16. The storage device of claim 1, wherein moving the one or more of the first set of machines from the active pool to the at least one standby pool includes:

enqueuing the one or more of the first set of machines to be moved from the active pool to the at least one standby pool; and

performing a validation that there is still an excess capacity of the first set of machines subsequent to enqueuing the one or more of the first set of machines and prior to dequeuing the one or more of the first set of machines to the at least one standby pool.

17. The storage device of claim 1, wherein the at least one standby pool includes more than two standby pools.

18. The storage device of claim 16, wherein the at least one standby pool includes a first standby pool that maintains machines in a powered down mode and wherein at least a second standby pool maintains machines in a powered up mode.

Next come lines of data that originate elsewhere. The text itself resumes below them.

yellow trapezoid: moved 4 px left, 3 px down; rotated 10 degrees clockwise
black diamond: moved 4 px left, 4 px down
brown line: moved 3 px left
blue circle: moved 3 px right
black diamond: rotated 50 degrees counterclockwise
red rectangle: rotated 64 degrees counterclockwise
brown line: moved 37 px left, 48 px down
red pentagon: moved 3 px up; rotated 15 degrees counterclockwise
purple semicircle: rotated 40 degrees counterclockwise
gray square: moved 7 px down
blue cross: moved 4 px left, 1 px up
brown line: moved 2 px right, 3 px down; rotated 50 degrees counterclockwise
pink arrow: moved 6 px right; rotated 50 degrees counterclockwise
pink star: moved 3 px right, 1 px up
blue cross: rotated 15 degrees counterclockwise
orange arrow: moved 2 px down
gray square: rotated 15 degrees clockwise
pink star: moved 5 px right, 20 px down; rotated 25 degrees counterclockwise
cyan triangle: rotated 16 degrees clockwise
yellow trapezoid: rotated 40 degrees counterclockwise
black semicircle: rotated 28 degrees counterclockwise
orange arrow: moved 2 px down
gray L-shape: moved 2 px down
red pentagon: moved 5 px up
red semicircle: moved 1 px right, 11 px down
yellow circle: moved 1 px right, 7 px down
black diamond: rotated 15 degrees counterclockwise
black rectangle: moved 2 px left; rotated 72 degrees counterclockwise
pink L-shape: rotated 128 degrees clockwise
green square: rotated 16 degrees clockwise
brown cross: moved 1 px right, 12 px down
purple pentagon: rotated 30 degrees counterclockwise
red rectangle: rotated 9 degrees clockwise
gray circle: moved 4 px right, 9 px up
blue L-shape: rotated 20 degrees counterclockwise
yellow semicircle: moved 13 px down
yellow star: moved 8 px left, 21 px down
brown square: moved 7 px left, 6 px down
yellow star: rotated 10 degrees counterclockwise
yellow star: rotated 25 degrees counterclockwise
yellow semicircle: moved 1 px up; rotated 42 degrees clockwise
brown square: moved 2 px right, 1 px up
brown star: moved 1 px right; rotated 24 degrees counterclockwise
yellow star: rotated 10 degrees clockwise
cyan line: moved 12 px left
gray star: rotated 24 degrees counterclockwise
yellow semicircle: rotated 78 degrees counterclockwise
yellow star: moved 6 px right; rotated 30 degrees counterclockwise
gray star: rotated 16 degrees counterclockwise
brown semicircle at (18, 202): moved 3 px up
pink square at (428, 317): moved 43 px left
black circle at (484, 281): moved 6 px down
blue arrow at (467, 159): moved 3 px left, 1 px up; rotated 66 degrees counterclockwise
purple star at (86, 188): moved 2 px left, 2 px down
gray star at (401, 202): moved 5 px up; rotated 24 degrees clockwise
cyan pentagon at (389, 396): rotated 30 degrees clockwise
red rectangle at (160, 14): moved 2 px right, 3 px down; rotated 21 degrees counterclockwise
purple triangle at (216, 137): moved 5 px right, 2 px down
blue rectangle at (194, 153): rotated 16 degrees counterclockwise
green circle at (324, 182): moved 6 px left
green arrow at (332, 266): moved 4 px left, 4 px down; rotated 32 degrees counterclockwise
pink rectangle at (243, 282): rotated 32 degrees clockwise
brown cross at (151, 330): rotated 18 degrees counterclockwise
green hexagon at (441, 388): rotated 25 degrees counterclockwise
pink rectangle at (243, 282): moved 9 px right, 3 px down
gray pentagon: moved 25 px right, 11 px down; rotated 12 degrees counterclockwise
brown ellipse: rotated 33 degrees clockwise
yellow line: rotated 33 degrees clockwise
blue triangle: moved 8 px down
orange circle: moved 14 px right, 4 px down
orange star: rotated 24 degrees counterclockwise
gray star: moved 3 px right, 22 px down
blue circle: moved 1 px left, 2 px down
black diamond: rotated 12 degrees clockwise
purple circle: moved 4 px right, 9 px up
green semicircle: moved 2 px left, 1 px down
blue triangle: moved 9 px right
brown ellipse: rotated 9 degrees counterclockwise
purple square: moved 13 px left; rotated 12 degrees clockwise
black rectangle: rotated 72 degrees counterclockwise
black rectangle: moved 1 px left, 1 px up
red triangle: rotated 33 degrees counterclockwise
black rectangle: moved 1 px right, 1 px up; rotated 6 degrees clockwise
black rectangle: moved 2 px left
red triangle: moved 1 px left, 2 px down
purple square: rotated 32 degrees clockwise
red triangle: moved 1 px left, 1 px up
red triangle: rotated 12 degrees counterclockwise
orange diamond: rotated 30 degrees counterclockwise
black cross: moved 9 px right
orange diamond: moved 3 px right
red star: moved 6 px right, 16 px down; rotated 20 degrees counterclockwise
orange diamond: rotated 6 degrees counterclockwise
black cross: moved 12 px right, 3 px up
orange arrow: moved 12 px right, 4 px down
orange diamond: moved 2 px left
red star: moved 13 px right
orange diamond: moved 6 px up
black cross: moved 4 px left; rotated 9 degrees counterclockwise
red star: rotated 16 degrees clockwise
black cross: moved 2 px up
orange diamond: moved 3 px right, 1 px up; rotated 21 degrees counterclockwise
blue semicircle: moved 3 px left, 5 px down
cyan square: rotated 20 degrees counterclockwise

19. A computer-implemented method for managing and dynamically migrating a finite quantity of machines between different server pools in a server cluster, the plurality of server pools including an active pool and at least one standby pool, wherein machines in the active pool are machines that are available to be connected to clients in network sessions and wherein machines in the at least one standby pool are unavailable to be connected to clients in network sessions:

assigning a first set of machines to an active pool, wherein at least one of the first set of machines in the active pool operates as a stateful machine that is connected to at least one client in a lengthy and stateful session;

detecting a demand to update the first set of machines;

evaluating a status and capability of each of the first set of machines;

determining it is more appropriate to update the particular one or more of the first set of machines than a different one or more of the first set of machines based upon the status and capabilities of each of the first set of machines in the active pool;

moving the particular one or more of the first set of machines from the active pool to the at least one standby pool to be updated by at least: enqueuing the particular one or more of the first set of machines in a queue to be moved from the active pool to the at least one standby pool; and prior to dequeuing the one or more of the first set of machines to the at least one standby pool, performing a new validation that there is still an excess capacity of the first set of machines in the active pool, wherein whenever the active pool fails to have an excess capacity then moving another machine from the at least one standby pool to the active pool so that the active pool maintains excess capacity;

updating the particular one or more of the first set of machines in the at least one standby pool; and

subsequent to updating the particular one or more of the first set of machines, replacing the different one or more machines in the active pool with the particular one or more of the first set of machines.

20. A computing system composed of a plurality of different machines, each machine comprising a hardware processor and system memory, the computing system comprising:

an active server pool, the active server pool comprising a first set of one or more machines available to be connected to clients in network sessions, wherein at least one of the first set of machines in the active pool operates as a stateful machine that is connected to at least one client in a persistent and stateful session;

a first standby server pool, the first standby server pool comprising a second set of one or more machines that are configured to be moved into the active server pool and that are temporarily unavailable to be connected to clients in network sessions until being moved to the active server pool, the first standby server pool maintaining the second set of one or more machines in a first powered down or hibernation state; and

a second standby server pool, the second standby server pool comprising a third set of one or more machines that are configured to be moved into the active server pool or the first standby server pool, the third set of one or more machines being temporarily unavailable to be connected to clients in network sessions until being moved to the active server pool, the second standby server pool maintaining the third set of one or more machines in a second powered down or hibernation state that is different than the first powered down or hibernation state.